3. The method according to claim 1, characterized in that the rubber obtained in the first reaction zone is polymerized to a residual content of the reaction mixture of butadiene of less than 1000 ppm.

4. The method according to claim 1, characterized in that the reaction zone 1 as a non-jerk-mixing reactor has at least one pipe section with a static mixer or a Ruhr kettle with a downstream pipe section with a static mixer.

5. The method according to claim 1, characterized in that the styrene homo- or copolymer obtained from the second reaction zone is fed to a degassing device and the vapors obtained are condensed, distilled and dried and fed back to the first reaction zone, the conversion being chosen so that the ratio of monomer to solvent in the vapors is less than or equal to that

The monomer / solvent ratio in the batch for the production of the rubber is and the entire processed vapors can be fed back into the first reaction zone.

6. The method according to claim 1, characterized in that the

Polymerization in the first reaction stage is carried out adiabatically or quasi-adiabatically.

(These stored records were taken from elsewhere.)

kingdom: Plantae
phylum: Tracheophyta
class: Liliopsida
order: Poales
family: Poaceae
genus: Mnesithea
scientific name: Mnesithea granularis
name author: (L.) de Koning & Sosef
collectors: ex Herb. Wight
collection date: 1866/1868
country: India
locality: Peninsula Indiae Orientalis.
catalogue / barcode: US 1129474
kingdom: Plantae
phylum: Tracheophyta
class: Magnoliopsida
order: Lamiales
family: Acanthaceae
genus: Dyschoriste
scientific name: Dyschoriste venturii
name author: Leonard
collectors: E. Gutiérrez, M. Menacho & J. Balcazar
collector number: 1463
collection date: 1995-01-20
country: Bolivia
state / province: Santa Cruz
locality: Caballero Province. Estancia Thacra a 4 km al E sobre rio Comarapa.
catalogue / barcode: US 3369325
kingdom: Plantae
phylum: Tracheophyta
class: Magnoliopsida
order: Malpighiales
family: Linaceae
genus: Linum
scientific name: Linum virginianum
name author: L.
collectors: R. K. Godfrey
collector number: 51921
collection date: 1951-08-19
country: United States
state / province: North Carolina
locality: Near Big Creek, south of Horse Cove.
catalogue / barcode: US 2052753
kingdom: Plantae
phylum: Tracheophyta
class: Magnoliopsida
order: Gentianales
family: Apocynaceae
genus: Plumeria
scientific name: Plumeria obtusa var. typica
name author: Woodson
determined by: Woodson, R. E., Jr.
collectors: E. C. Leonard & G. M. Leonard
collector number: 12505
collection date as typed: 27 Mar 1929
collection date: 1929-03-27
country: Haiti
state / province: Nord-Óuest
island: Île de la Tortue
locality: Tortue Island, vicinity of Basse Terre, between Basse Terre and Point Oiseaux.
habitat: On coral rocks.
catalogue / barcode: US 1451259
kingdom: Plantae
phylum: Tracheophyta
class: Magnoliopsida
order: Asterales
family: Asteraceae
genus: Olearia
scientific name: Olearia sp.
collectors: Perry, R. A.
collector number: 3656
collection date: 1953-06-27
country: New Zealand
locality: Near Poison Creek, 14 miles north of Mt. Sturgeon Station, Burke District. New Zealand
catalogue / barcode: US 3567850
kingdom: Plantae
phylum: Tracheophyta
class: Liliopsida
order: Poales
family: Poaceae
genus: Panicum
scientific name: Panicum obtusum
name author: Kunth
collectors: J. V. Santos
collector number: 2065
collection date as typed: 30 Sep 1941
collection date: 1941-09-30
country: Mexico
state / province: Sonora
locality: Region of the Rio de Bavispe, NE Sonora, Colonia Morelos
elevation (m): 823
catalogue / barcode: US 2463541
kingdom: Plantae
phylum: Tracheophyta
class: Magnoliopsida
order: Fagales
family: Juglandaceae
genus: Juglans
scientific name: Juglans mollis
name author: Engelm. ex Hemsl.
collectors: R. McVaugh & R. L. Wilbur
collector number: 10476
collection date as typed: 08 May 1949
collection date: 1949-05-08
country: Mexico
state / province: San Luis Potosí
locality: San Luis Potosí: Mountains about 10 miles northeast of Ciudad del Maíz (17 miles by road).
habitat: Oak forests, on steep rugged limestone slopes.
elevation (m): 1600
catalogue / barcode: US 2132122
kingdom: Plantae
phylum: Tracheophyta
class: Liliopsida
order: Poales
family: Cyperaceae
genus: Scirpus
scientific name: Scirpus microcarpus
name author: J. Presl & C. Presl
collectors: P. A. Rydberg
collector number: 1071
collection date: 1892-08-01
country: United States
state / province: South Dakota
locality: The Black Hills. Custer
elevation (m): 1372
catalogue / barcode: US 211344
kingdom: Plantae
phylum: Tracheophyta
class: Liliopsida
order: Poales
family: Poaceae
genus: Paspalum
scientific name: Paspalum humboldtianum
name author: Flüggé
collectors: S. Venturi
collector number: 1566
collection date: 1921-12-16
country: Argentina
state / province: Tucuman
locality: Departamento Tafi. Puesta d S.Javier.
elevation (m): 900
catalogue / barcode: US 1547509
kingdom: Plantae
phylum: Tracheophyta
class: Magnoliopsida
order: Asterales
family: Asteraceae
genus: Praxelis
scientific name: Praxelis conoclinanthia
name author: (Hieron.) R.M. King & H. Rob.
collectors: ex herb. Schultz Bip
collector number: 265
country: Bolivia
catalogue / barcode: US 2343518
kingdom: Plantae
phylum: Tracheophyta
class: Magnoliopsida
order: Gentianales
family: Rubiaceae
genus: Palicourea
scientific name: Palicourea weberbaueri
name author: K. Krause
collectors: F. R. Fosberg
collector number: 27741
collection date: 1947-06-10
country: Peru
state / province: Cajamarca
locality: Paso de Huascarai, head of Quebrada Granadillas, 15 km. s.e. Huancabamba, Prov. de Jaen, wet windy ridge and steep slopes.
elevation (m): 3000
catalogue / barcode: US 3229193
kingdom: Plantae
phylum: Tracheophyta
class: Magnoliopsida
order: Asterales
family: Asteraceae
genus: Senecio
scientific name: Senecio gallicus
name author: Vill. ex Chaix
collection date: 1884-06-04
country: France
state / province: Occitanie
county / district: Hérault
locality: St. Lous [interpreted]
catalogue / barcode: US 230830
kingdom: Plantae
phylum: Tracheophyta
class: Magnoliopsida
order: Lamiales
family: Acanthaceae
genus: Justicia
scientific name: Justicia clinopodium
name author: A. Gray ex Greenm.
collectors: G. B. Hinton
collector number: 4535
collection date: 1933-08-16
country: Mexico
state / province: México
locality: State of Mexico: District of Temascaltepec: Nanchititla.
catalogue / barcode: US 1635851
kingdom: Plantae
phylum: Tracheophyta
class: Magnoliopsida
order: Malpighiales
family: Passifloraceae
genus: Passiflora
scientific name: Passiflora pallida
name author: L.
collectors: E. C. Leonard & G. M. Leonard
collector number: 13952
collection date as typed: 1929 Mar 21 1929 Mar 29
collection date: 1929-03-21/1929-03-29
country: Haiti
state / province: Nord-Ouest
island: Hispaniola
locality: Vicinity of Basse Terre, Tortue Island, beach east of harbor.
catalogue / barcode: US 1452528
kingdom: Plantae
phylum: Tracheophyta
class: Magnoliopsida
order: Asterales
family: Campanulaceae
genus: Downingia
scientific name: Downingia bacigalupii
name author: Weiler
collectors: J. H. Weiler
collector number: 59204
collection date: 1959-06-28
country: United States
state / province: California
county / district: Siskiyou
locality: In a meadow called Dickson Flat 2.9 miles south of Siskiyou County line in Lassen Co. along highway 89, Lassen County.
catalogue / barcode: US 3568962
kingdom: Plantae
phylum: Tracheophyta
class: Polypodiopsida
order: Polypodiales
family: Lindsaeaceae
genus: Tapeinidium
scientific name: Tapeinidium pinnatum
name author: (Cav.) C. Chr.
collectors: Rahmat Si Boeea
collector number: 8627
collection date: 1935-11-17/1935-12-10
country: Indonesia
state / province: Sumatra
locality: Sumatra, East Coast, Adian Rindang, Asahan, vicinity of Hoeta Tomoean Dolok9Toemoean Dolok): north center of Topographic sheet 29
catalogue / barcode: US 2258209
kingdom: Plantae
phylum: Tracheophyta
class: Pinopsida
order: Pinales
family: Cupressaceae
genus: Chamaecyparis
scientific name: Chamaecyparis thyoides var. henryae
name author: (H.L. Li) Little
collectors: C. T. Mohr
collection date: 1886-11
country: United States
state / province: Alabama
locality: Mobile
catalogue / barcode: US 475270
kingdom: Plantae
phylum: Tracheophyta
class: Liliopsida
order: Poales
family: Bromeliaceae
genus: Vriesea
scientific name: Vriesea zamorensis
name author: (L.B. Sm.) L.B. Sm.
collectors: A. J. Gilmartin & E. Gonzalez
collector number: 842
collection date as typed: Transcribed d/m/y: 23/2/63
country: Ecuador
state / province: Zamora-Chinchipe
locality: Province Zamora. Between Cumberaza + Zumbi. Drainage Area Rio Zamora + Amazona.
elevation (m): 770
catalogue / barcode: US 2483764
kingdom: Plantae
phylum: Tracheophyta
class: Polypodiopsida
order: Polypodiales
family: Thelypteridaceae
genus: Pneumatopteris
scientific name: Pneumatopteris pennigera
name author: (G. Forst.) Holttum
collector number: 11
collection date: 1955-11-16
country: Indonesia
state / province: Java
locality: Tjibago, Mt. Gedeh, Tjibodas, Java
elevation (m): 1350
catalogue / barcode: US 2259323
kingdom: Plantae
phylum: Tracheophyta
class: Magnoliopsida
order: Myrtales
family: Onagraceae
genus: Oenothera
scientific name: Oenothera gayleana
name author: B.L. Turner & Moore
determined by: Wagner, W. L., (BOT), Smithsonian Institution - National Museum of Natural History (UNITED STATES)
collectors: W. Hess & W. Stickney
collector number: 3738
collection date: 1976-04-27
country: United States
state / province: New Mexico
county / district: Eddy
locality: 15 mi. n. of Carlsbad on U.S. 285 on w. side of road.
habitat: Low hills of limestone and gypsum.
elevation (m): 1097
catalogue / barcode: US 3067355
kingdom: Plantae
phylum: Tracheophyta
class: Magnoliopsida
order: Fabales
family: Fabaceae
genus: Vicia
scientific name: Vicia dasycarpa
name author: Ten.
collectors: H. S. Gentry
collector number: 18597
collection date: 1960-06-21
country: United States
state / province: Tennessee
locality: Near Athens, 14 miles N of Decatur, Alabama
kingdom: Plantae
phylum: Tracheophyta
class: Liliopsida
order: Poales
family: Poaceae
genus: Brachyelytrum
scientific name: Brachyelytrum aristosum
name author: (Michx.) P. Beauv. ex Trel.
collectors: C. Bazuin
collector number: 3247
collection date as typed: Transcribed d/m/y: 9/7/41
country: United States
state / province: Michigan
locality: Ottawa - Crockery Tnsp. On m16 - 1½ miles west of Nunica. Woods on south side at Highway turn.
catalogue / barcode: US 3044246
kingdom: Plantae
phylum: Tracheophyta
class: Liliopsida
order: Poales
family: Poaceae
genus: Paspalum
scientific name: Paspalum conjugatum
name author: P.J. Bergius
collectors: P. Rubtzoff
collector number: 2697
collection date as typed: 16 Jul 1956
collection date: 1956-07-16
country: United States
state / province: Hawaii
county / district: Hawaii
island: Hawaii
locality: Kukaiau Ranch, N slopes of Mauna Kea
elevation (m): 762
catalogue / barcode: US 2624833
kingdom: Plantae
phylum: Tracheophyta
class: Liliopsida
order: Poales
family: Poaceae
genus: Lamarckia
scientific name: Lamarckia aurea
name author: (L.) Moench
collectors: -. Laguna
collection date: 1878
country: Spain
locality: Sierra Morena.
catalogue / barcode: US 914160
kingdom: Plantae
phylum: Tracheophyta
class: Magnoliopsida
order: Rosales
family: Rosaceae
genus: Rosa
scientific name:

7. The method according to claim 1, characterized in that a styrene-butadiene block copolymer is herge¬ or used as rubber.

8. The method according to any one of claims 1-7, characterized in that styrene, styrene and in the second reaction zone

Acrylonitrile, styrene and methyl methacrylate, styrene and maleic anhydride or styrene and maleic acid-N-phenylimide can be used.

9. Use of the molding composition obtained according to any one of claims 1-8 for the production of moldings.